The discussion began around M Train. There are a lot of coffee and detective TV show references throughout, two things Smith is a big fan of. Interestingly enough, she doesn't love the shows for their intensity or for the crime solving, but for the look at the "mind of the detectives." She recalled how she would spend her time on tour in hotel rooms in different countries. After shows her adrenaline would be rushing, and so she'd go back to her room and watch crime shows dubbed in Polish or some other language. When she got back home she decided to watch all of the shows in English, which seems to have sparked a life long admiration for fictional detectives.
Shows like The Killing and Law & Order serve as backdrops of the book, but another thing you'll notice are names like Andy Warhol and Janis Joplin pop up in various stories.
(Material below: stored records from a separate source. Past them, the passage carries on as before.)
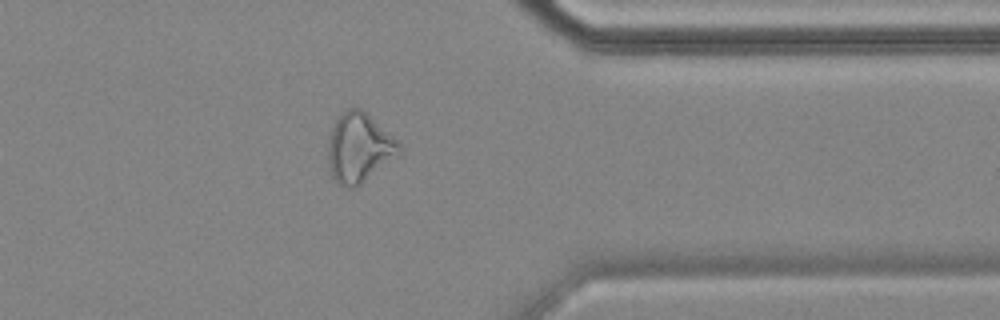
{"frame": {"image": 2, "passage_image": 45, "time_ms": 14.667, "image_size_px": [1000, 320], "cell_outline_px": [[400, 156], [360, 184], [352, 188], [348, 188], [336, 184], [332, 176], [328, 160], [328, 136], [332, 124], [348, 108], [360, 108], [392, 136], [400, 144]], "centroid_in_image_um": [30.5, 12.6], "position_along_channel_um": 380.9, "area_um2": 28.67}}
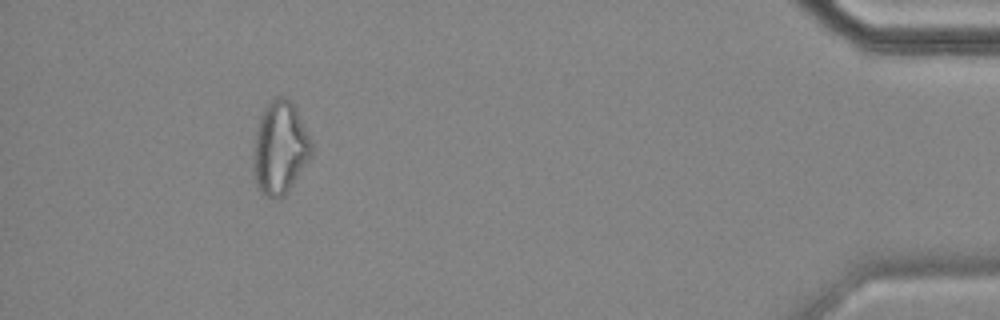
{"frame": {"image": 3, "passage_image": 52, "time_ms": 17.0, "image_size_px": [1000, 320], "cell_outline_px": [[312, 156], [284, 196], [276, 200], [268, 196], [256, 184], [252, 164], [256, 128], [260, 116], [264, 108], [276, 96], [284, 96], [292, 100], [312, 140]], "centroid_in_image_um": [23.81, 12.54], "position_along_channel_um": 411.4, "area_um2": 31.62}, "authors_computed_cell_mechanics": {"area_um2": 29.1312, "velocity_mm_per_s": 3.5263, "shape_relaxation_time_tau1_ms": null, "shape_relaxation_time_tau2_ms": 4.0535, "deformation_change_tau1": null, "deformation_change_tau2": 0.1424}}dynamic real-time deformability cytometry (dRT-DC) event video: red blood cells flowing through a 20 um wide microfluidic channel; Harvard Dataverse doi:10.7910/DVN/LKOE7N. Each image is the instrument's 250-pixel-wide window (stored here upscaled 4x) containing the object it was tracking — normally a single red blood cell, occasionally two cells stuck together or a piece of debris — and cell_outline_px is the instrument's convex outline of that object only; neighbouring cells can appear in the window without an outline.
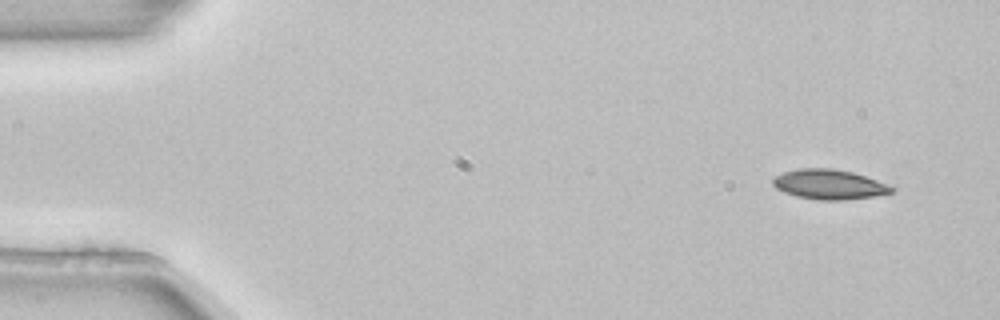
{"species": "common noctule bat (a hibernating species)", "species_latin": "Nyctalus noctula", "temperature_condition": "room temperature", "stored_images_in_passage": 3, "camera_frame_rate_fps": 3000, "um_per_image_px": 0.085, "animal": {"sex": "female", "body_mass_g": 22.7, "forearm_length_mm": 54.2}, "frame": {"image": 1, "passage_image": 1, "time_ms": 0.0, "image_size_px": [1000, 320], "cell_outline_px": [[896, 188], [892, 192], [876, 196], [844, 200], [820, 200], [796, 196], [784, 192], [776, 188], [772, 184], [772, 180], [776, 176], [784, 172], [800, 168], [832, 168], [852, 172], [888, 184]], "centroid_in_image_um": [70.49, 15.68], "position_along_channel_um": 14.5, "area_um2": 20.58}}
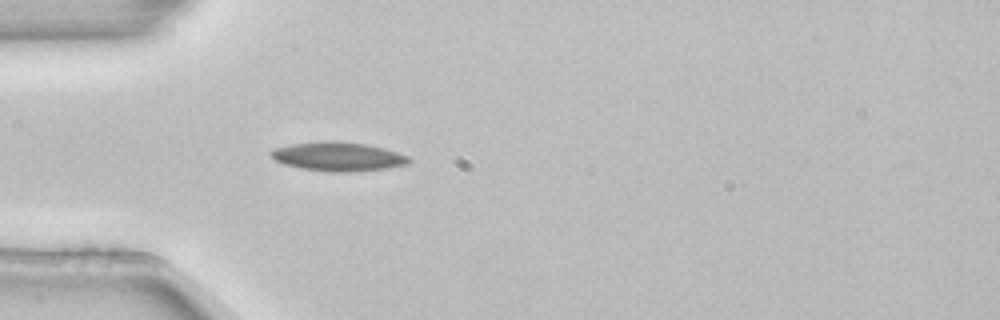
{"frame": {"image": 2, "passage_image": 3, "time_ms": 0.667, "image_size_px": [1000, 320], "cell_outline_px": [[412, 160], [404, 164], [384, 168], [348, 172], [328, 172], [300, 168], [284, 164], [276, 160], [268, 152], [276, 148], [292, 144], [320, 140], [332, 140], [364, 144], [384, 148], [408, 156]], "centroid_in_image_um": [28.69, 13.3], "position_along_channel_um": 56.3, "area_um2": 23.12}}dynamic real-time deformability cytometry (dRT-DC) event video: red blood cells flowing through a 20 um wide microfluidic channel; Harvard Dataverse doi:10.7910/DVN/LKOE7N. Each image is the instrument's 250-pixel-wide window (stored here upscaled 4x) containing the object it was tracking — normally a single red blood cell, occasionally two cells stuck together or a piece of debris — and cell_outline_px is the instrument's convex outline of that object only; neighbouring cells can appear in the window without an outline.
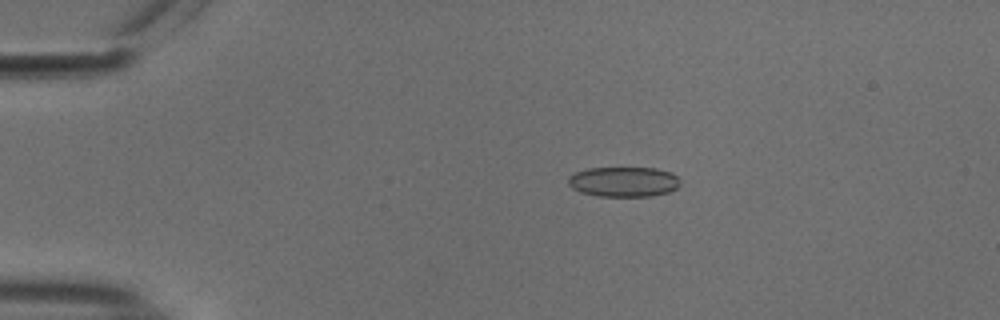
{"species": "common noctule bat (a hibernating species)", "species_latin": "Nyctalus noctula", "temperature_condition": "cold", "stored_images_in_passage": 51, "camera_frame_rate_fps": 3000, "um_per_image_px": 0.085, "animal": {"sex": "male", "body_mass_g": 18.8}, "frame": {"image": 1, "passage_image": 8, "time_ms": 2.333, "image_size_px": [1000, 320], "cell_outline_px": [[680, 184], [676, 188], [668, 192], [652, 196], [596, 196], [580, 192], [572, 188], [568, 184], [568, 176], [576, 172], [588, 168], [656, 168], [672, 172], [680, 180]], "centroid_in_image_um": [53.0, 15.45], "position_along_channel_um": 32.0, "area_um2": 19.71}}
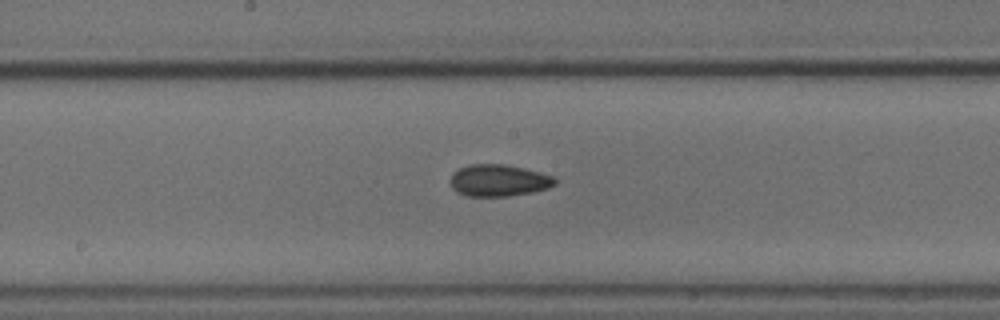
{"frame": {"image": 2, "passage_image": 26, "time_ms": 8.333, "image_size_px": [1000, 320], "cell_outline_px": [[556, 184], [548, 188], [532, 192], [508, 196], [468, 196], [452, 188], [452, 172], [468, 164], [504, 164], [524, 168], [540, 172], [552, 176], [556, 180]], "centroid_in_image_um": [42.41, 15.33], "position_along_channel_um": 205.8, "area_um2": 19.25}}
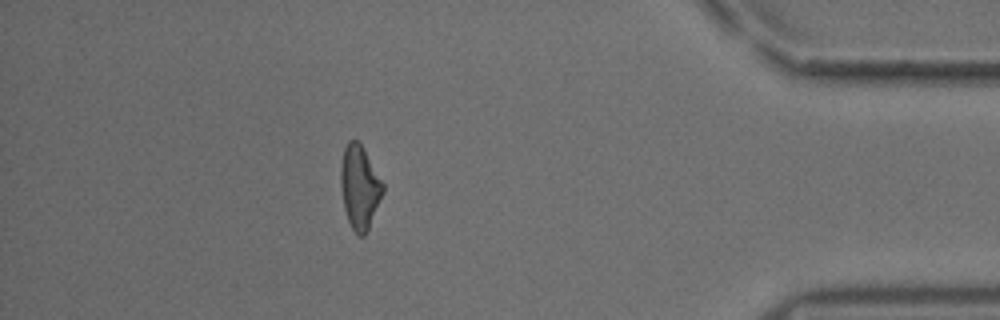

She said her kids accuse her of "name droppin'," but to her they were just regular people living similar lives. All creatives in New York in the 60's and 70's, they'd stay at The Chelsea Hotel and seemed to avoid "the cult of celebrity" which was reserved for "movie stars" and "socialites." At that time she was living with Robert Maplethorpe, famed artist and subject of Just Kids. She said she felt such a "responsibility" with that book, but "wanted to be free" when it came to writing M Train.
When talking about her favorite works, she said she loved the Declaration of Independence as a child. When she went to see the real thing, she bought a copy of it for 25 cents, but was so young she thought she actually had a real Declaration of Independence. Written works like that were her main inspirations for awhile, until she saw "Picasso [paintings] in person" which changed everything. She was also listening to rock and roll at the same time, which obviously had a large impact on her.
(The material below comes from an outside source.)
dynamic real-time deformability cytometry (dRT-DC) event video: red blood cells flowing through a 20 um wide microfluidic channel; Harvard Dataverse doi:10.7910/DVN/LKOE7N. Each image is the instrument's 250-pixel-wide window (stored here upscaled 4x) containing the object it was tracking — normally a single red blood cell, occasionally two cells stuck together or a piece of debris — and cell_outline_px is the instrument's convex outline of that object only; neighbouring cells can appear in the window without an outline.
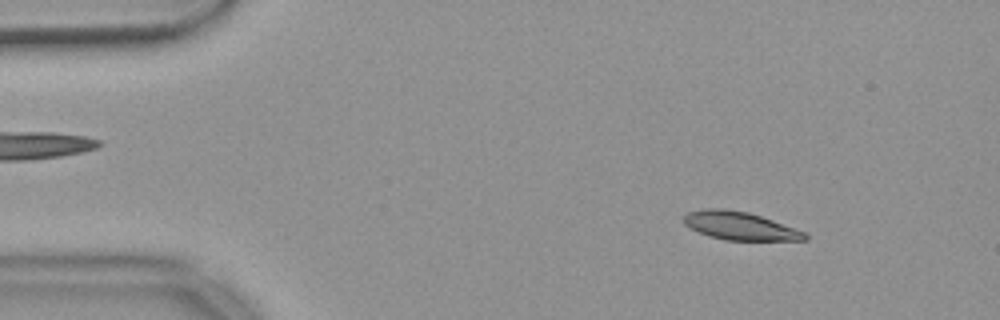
{"species": "common noctule bat (a hibernating species)", "species_latin": "Nyctalus noctula", "temperature_condition": "warm", "stored_images_in_passage": 54, "camera_frame_rate_fps": 3000, "um_per_image_px": 0.085, "animal": {"sex": "female", "body_mass_g": 18.4}, "frame": {"image": 1, "passage_image": 6, "time_ms": 1.667, "image_size_px": [1000, 320], "cell_outline_px": [[808, 240], [724, 240], [708, 236], [684, 224], [684, 216], [688, 212], [708, 208], [724, 208], [748, 212], [772, 220], [804, 232], [808, 236]], "centroid_in_image_um": [62.87, 19.2], "position_along_channel_um": 22.1, "area_um2": 19.59}}
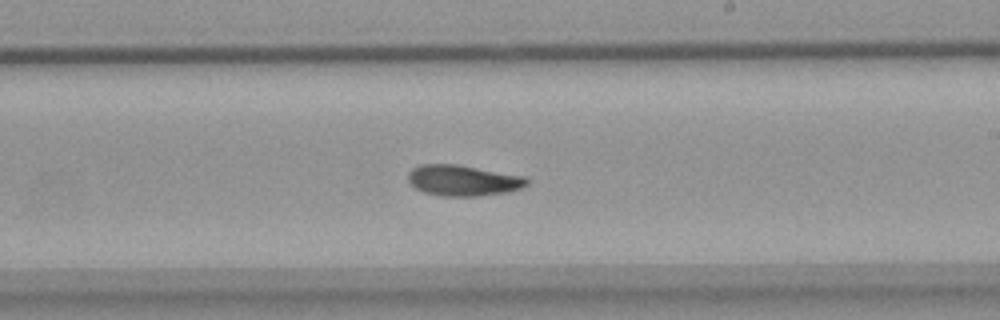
{"frame": {"image": 2, "passage_image": 31, "time_ms": 10.0, "image_size_px": [1000, 320], "cell_outline_px": [[528, 184], [520, 188], [508, 192], [476, 196], [440, 196], [424, 192], [416, 188], [408, 180], [408, 172], [412, 168], [420, 164], [456, 164], [524, 176], [528, 180]], "centroid_in_image_um": [39.34, 15.33], "position_along_channel_um": 249.7, "area_um2": 21.27}}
When reminiscing about her rock and roll days, she said one in particular stood out - a concert in Florence, Italy she played in 1979. The ban on rock had been lifted recently, so it drew a large crowd of about 80,000 people. At the time she knew that the show would be her last before taking a break from "public life," though the public itself did not yet know this fact. She said "it was always my belief that rock and roll belonged to the people," and so at the end of the show she gave her instruments, microphones, and the stage to the people of the audience.
It was a story that only Patti Smith could tell. One that embraces rock and roll as well as her beliefs of freedom, mentioned several times during the talk.
These days, she spends her time doing rather normal activities. Though she may have to go give Joan Baez a medal in Berlin or jet off for some similar adventure, she generally gets coffee, writes for a couple of hours, and is just "killing time until there's something good on TV." Though most of our lives will not mirror what's found in M Train, we can certainly all relate to that.